**What this exercise asks:**
1. Output the section of the letter starting at "So, about a" and ending at "green. Not good.", word for word.
2. Answer these questions about the letter:
(a) What kind of aircraft carried the Scout out of Kon Tum?
(b) What color was the writer's urine?
(c) What was the probable diagnosis at the hospital?

**Excerpted passage:**
════

My Darling Louisa,
I am in Saigon in a hospital, and there is a bloody war going on right up the street. Now to begin at the beginning—if I am intelligible.
I was ordered back to Saigon because word got out that yours truly was taking horrible risks, and there were concerns that Kon Tum was about to be overrun. Overall, our security was in question when one of our IVS team was shot and killed by the Viet Cong—or ARVN?10 Our efforts to be neutral as a team can make us unpopular with everyone.
So, about a week ago, I drove my trusty Scout onto the back of army transport plane (a Caribou flown by Australians fearlessly crazy) from Kon Tum and flew with it to Tan Son Nhut in Saigon. And then I drove the Scout to IVS headquarters. Fastest time ever between those two destinations! Sometime in the next couple of days…I remember feeling quite unwell. I remember looking down as I urinated, noticing the pain and being quite concerned when my urine was iridescent green. Not good.
I remember being taken to a French hospital accompanied by IVS friends and staff to be admitted. I remember feeling very, very unwell. I lost track of time. I remember standing naked in a toilet closet off main hall…no door…fluids coming out of all orifices at once…including eyes and ears. I cannot remember the misery I felt. I was in isolation. Probable diagnosis: typhoid fever. Turns out that wise old French doctor, having seen it a lot, got it right enough and saved my life. But it was late to treat, so the disease advanced…to suffer.

════

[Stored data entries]

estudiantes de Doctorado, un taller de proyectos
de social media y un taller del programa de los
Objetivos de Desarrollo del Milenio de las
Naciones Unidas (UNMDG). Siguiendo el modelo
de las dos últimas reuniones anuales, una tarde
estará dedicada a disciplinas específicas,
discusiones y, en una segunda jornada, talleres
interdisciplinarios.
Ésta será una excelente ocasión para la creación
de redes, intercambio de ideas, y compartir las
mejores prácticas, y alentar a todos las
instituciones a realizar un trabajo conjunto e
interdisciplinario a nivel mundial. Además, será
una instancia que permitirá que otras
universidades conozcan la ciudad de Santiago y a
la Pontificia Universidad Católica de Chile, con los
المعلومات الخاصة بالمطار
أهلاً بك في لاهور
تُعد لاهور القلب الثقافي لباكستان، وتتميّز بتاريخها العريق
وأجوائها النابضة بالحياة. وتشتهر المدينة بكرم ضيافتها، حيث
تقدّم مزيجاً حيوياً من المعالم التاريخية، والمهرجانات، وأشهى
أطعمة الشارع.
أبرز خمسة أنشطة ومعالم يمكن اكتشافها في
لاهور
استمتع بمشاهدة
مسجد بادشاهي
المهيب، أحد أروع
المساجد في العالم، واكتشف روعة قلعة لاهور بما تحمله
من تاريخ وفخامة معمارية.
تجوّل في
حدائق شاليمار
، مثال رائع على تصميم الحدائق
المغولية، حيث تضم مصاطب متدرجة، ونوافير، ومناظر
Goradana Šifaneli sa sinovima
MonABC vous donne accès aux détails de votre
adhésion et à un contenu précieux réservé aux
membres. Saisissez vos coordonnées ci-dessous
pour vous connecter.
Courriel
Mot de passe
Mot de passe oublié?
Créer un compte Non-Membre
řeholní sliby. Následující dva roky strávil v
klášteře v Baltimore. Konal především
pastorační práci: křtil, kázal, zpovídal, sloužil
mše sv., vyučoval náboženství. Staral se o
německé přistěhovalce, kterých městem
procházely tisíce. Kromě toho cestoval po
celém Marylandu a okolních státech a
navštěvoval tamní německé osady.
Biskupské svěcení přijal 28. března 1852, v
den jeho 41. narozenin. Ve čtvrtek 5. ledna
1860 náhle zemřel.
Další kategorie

════

**Activity answers:**
1.
So, about a week ago, I drove my trusty Scout onto the back of army transport plane (a Caribou flown by Australians fearlessly crazy) from Kon Tum and flew with it to Tan Son Nhut in Saigon. And then I drove the Scout to IVS headquarters. Fastest time ever between those two destinations! Sometime in the next couple of days…I remember feeling quite unwell. I remember looking down as I urinated, noticing the pain and being quite concerned when my urine was iridescent green. Not good.

2.
(a) An army transport plane, a Caribou flown by Australians.
(b) Iridescent green.
(c) Typhoid fever.